4.6. Pharmacokinetic Study

Our developed method was applied to a rat pharmacokinetic study (n = 3), with single-dose etoricoxib administered orally at a dose of 20 mg/kg. Sprague-Dawley male rats were supplied by Harlan Laboratories Ltd., Jerusalem, Israel, and housed and handled according to the Ben-Gurion University of the Negev Unit for Laboratory Animal Medicine Guidelines. All animal protocols were approved by the Animal Use and Care Committee of the Ben-Gurion University of the Negev, Beer-Sheva, Israel (Approval number IL-31-05-2021D).

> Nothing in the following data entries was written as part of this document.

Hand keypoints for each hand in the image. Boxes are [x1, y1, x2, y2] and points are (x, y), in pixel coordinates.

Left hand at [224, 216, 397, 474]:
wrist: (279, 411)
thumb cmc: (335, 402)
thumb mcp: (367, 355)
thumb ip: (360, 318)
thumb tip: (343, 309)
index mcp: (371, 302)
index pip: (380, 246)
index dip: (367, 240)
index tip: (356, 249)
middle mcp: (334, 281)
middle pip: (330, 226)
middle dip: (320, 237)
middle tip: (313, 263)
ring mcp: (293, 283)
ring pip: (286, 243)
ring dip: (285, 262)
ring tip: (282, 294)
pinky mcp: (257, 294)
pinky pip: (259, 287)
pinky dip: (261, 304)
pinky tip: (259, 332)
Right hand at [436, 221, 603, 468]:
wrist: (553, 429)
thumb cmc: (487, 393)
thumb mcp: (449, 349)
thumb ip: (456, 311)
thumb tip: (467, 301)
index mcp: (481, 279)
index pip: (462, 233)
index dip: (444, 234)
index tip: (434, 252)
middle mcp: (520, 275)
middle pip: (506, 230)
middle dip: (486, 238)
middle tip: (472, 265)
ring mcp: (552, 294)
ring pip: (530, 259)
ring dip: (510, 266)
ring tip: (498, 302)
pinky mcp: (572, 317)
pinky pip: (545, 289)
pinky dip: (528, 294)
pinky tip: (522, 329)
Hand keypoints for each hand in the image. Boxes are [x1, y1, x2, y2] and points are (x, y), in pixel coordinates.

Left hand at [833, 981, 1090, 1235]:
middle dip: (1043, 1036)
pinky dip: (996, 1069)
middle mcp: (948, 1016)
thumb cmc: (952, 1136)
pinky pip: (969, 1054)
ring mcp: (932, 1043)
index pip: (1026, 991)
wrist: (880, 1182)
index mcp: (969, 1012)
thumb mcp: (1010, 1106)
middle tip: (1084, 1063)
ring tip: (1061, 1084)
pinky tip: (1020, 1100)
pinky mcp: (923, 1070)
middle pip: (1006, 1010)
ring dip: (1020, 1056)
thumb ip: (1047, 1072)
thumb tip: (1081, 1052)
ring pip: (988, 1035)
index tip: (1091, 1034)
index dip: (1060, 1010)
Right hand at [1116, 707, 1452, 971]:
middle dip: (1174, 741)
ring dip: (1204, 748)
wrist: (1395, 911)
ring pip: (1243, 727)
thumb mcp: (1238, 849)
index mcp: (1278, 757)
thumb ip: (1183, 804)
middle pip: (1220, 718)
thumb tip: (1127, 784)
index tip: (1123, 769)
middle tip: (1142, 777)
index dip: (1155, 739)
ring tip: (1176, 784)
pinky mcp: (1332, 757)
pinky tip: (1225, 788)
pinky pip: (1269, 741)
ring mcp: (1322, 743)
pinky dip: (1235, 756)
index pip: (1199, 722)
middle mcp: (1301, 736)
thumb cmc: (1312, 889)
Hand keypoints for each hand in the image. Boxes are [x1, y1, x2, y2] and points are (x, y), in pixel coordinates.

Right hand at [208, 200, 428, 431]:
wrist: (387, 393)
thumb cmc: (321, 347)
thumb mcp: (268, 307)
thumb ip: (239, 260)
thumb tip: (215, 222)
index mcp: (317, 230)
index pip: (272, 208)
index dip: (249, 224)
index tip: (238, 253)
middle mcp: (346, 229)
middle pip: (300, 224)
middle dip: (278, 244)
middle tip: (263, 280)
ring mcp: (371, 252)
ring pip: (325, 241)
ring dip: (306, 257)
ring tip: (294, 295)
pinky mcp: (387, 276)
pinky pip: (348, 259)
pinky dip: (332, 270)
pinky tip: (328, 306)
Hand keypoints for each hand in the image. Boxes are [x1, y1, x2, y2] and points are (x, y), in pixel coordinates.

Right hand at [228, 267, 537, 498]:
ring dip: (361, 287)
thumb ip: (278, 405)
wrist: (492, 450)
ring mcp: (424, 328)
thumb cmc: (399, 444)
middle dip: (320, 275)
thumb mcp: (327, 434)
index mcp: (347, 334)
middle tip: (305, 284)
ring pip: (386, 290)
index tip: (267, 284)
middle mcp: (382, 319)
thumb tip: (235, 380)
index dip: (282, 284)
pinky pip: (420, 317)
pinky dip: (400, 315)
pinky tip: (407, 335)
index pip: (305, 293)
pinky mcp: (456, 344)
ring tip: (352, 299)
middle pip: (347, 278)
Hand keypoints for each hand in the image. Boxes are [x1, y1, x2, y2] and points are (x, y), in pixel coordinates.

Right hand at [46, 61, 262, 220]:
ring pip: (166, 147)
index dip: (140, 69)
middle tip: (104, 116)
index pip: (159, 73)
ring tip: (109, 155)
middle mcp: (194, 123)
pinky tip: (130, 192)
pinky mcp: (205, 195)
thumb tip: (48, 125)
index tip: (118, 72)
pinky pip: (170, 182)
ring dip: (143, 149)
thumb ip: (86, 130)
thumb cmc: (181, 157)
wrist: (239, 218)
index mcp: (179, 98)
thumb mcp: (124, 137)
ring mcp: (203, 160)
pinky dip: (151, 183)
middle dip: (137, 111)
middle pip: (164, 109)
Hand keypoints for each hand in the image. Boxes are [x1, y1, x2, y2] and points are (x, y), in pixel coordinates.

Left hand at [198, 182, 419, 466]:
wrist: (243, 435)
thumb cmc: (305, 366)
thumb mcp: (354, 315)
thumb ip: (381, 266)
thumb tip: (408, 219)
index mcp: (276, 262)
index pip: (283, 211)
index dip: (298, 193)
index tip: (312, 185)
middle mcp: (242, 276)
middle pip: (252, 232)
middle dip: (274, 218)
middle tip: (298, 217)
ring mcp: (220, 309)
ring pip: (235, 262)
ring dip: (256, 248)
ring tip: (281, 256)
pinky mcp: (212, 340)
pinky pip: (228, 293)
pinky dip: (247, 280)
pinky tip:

Two days before the pharmacokinetic study, rats underwent jugular vein cannulation under ketamine–xylazine anesthesia. A 1 cm longitudinal incision was made on the skin over the jugular vein, and the vein was exposed by clearing the surrounding soft tissues. At this point, while the shorter end of the cannula was out of the jugular vein, a sterile disposable syringe containing heparinized (20 U/mL) normal saline for injection was connected to the longer end of the silicone cannula by a blunt-ended 23-gauge sterile needle. The implementation needle was disconnected, and the cannula was flushed again with normal saline. Then, the short end of the cannula was slowly passed into the jugular vein. The cannula was then fixed in place by suturing the silk thread to the muscle. The muscle at the incision was closed, followed by the open skin.

Rats were fasted for 12 h before the pharmacokinetic study, with free access to water. On the day of the study, size 9 mini-capsules (Torpac^® Inc., Fairland, NJ, USA) were filled with 20 mg/kg etoricoxib and administered to the stomach using a special capsule-holder and dosing syringe (Torpac^® Inc., Fairland, NJ, USA); 150 µL of the venous blood was collected into 1 µL heparin-containing Eppendorf tubes at fixed times: 1, 2, 3, 4, 5, 6, 8, 10, 12, 18 and 24 h post-dosing. Blood was centrifuged at 4500 rpm (2151 rcf) for 7 min, and plasma was collected and stored at −20 °C until analysis. For analysis, 50 µL of plasma was used, undergoing, simultaneously, the same aforementioned procedure of NaOH plasma alkalization, protein precipitation with ACN containing the internal standard, and ethyl acetate-based liquid–liquid extraction as was used for the calibration curve.